WHAT YOU HAVE TO DO » Search the listing for the string "knee" and copy every line that contains it.

====================

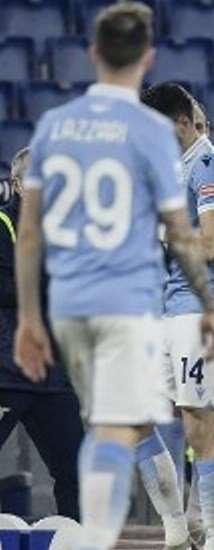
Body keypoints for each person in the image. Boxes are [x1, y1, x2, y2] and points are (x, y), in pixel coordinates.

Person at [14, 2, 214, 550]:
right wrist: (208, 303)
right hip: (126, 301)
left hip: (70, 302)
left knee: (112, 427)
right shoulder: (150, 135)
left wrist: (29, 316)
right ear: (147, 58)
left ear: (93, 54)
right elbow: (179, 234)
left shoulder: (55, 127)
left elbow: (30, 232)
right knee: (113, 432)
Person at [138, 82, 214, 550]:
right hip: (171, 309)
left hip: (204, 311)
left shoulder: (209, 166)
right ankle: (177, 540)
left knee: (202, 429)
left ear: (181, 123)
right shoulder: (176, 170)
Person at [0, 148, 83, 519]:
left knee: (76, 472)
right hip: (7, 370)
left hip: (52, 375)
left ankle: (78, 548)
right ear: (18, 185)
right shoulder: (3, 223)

====================

ANSWER BOX »
left knee: (112, 427)
right knee: (113, 432)
left knee: (202, 429)
left knee: (76, 472)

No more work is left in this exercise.